7/20/2012

Workshop: Vega Banjo Guitar Repairs


At first glance, this 1920 Vega "Little Wonder" banjo-guitar seems like it's in decent shape.


However, the first sign of trouble is always unoriginal features: like these geared, right-angle guitar tuners. The originals were friction types as seen on regular banjos. The hole in the headstock is "aftermarket" as well.


Some chipping of the headstock veneer. I removed this piece and will reinstall it once other repairs are complete.


Here's the back. Isn't that lovely? At least the 1960s Kluson tuners can be reused on vintage Gibsons that will no doubt make their way into the shop.


See the split in the headstock? This goes right through to the other side.


And this hairline, old enough to have gotten a bunch of "patina" around its edges, goes right from the headstock to the heel. Sigh.

At least, however, the ebony fretboard is straight, good, and true.


Here's that big crack. Yikes!


See the two holes on the rim's side? They were there for mounting an arm-rest -- ugh! I'll probably fill them later.


Nice original tailpiece! Too bad the original skin head has these 1/4" tears, though. While it's likely this head would survive a lot longer, I'm going to replace it with a synthetic Remo Renaissance head instead, just to be on the safe side.


It says "Little Wonder" on the dowel stick, and the banjo conforms to Little Wonder stylings, except...


...under the hood is a much more desirable Vega "Whyte Laydie" tonering! Talk about a nice bonus. It's all original, too.

And speaking of the rim? It's 11 13/16" diameter, making it just shy of 12" -- a big one.


With the ring removed you can see how the "teeth" ring is meant to sit on the rim while the spunover sleeve plus hoop ring sits on top of it.


The ebony fretboard looks like it got some "wiping" with 100-grit sandpaper. More sighs... but at least the original bar frets are all still there.


Here's why the headstock had that ugly metal plate on it.

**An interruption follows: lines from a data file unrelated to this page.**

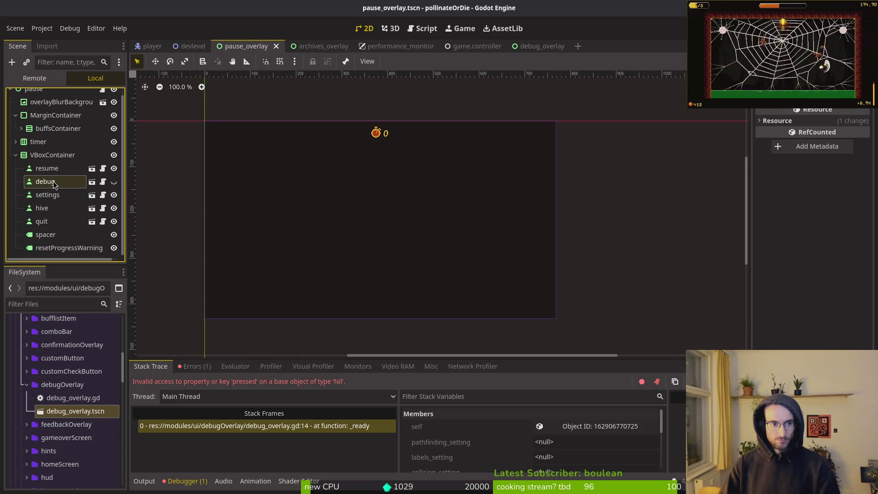
Rename the debug button node to debuggging and run the game again
click(64, 183)
click(54, 185)
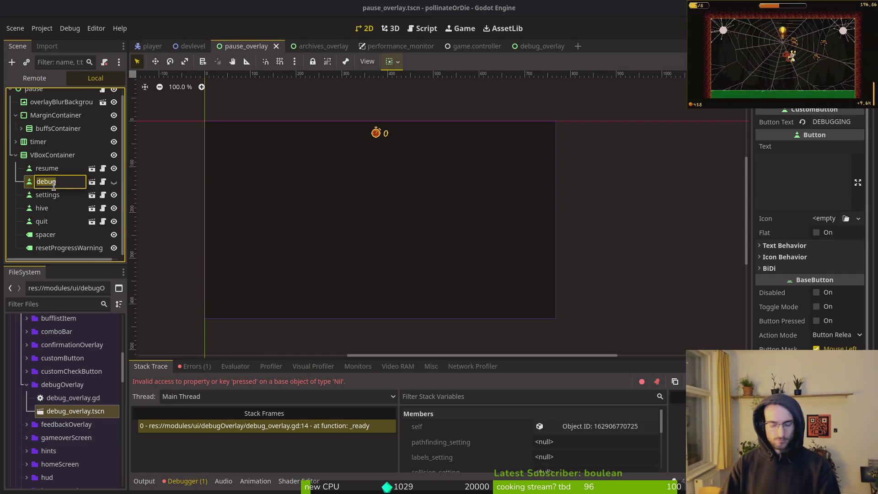
text(ging)
key(Return)
key(F5)
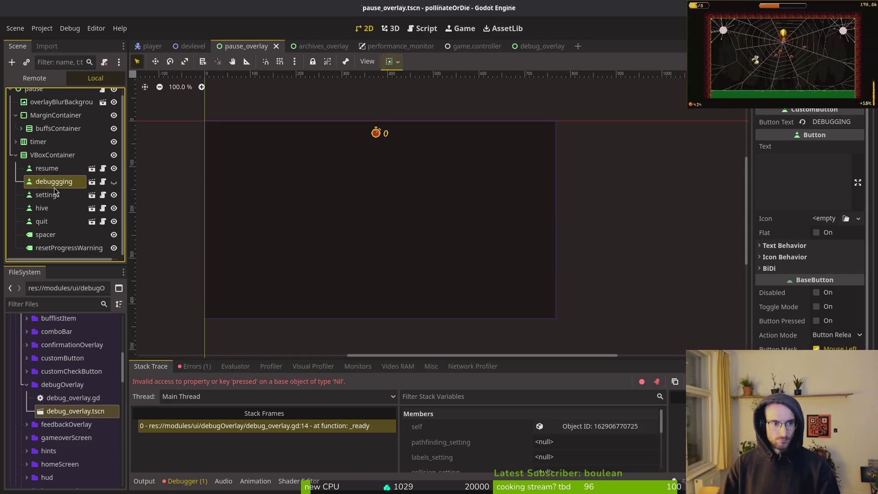
key(alt+Tab)
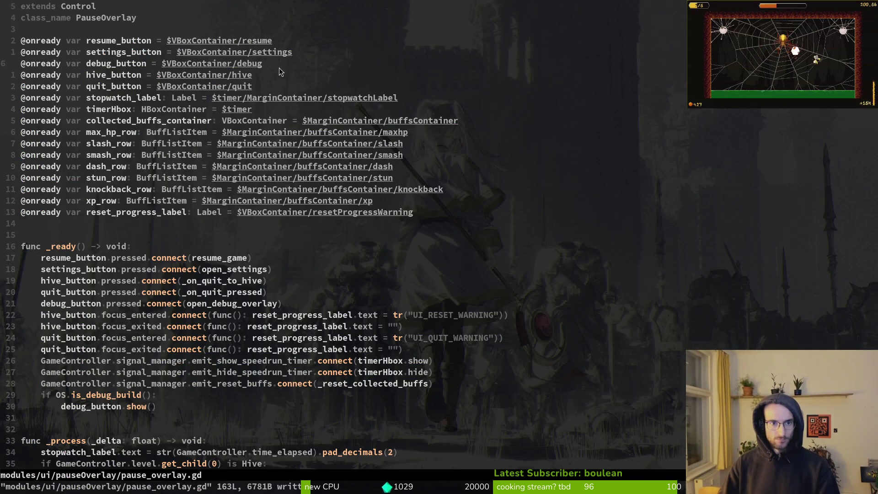
Change the debug_button path to $VBoxContainer/debuggging, save, and check it against Godot
text(agging)
key(Escape)
text(:w)
key(Return)
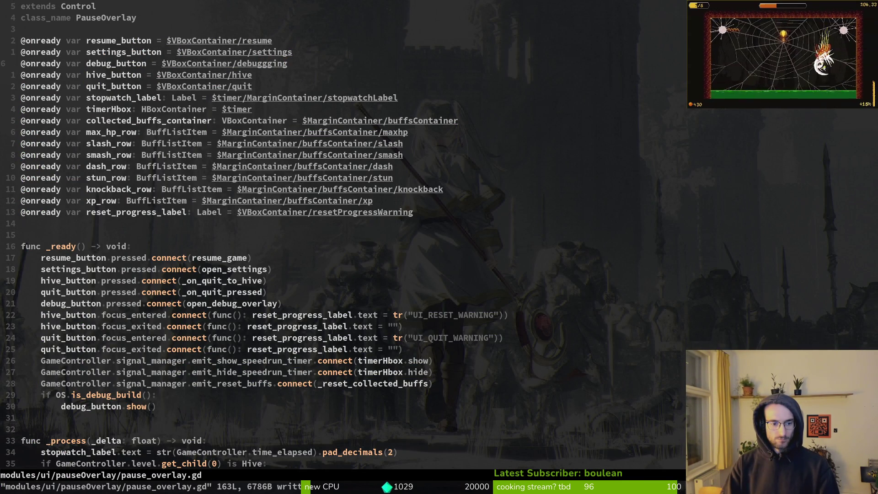
key(alt+Tab)
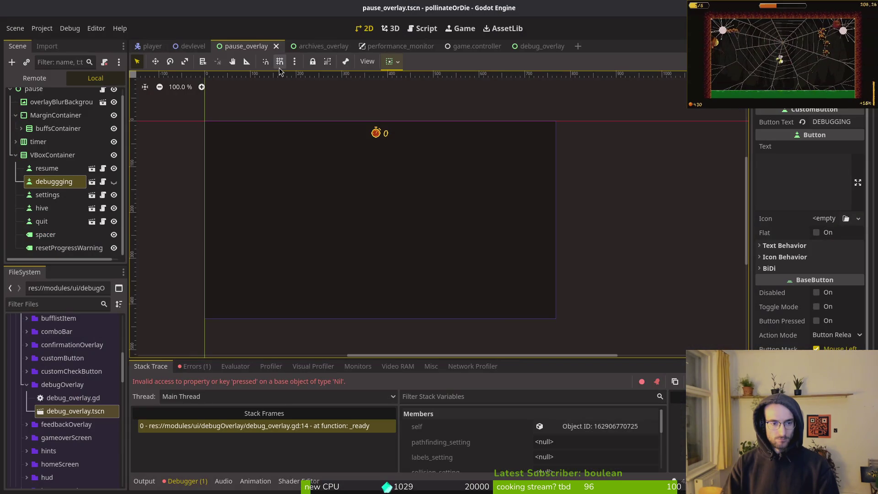
key(alt+Tab)
key(alt+Tab)
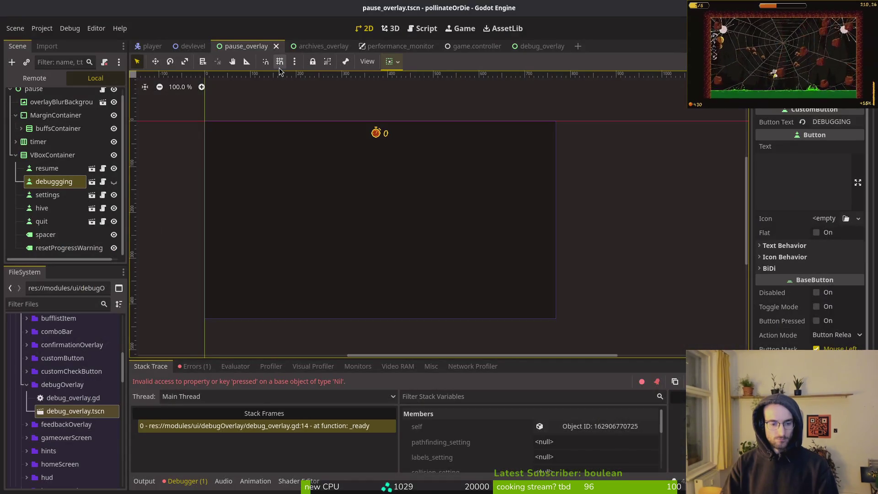
key(alt+Tab)
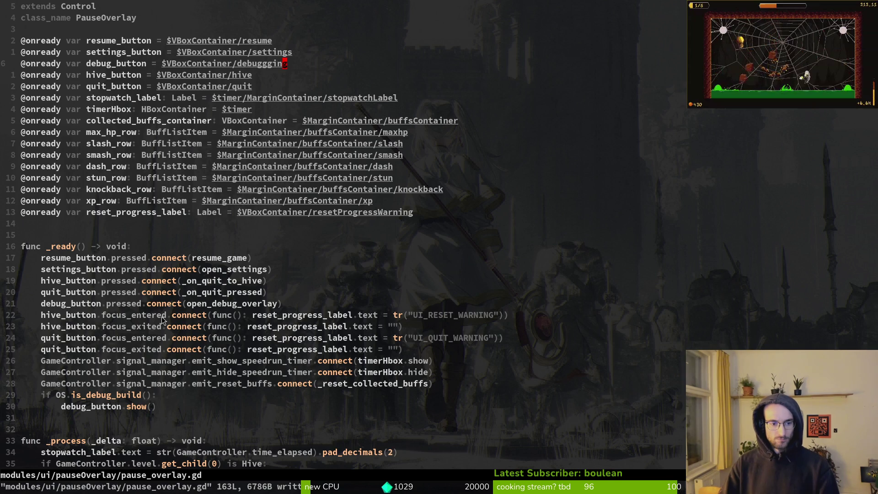
click(92, 272)
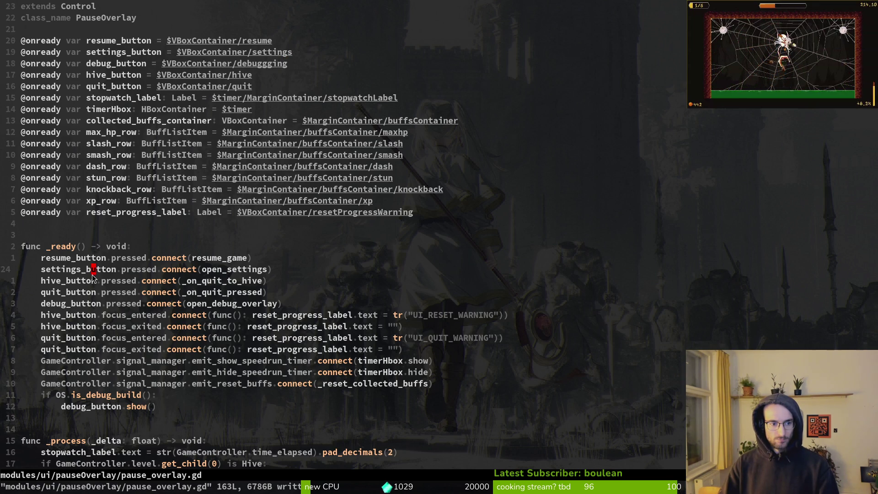
Open debug_overlay.gd via the 'dover' file search and the debug_overlay scene in Godot
key(space)
key(f)
key(f)
text(dover)
key(Return)
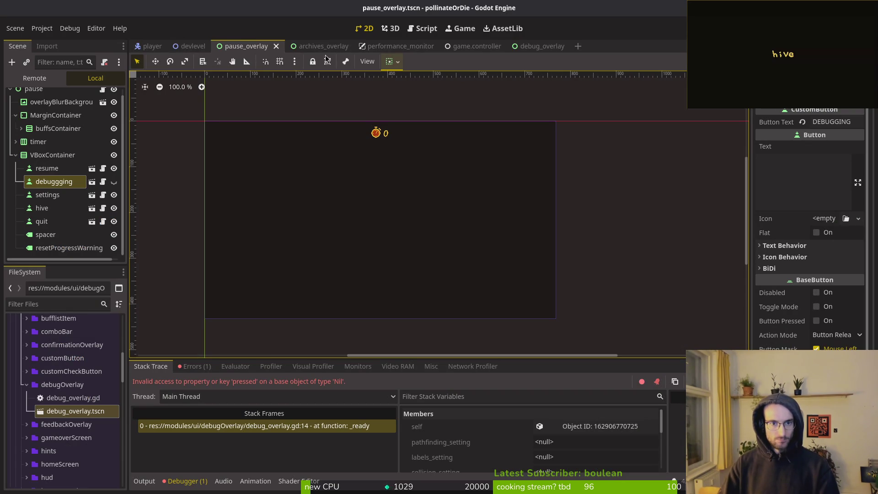
click(542, 46)
Assign the pathing and statelabels check buttons to debugOverlay's Pathfinding and Labels settings
click(108, 96)
click(834, 122)
click(429, 197)
click(472, 394)
click(835, 136)
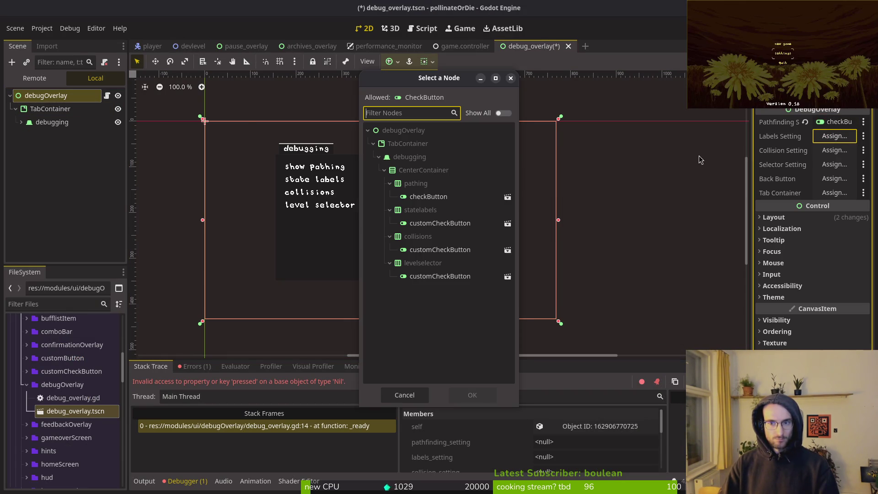
click(440, 222)
click(472, 395)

Here's the other major crack at the headstock.


And on the other side, too.


Here's the big hairline on the treble underside of the neck.


Got that clamping up now, nice and tight. On cracks like these, if they're not poorly repaired already, I can often just infuse glue all along its length and clamp them up to make them "good for service" again.


And here's all of the cracks gluing up. These are going to get a nice long set time, since I won't return to this instrument until the new banjo head comes in. Those "strapping" clamps are really nice to have for light-medium tension clamping around necks.

So, because I didn't have to reset the dowel, once that head comes in I'll just need to fill old screw holes in the headstock, clean it up, give it a fret level/dress, and a setup. Luckily, all the rim hardware is original and in good shape and also, luckily, I have a number of friction pegs with ivoroid buttons that will look almost perfect at the headstock.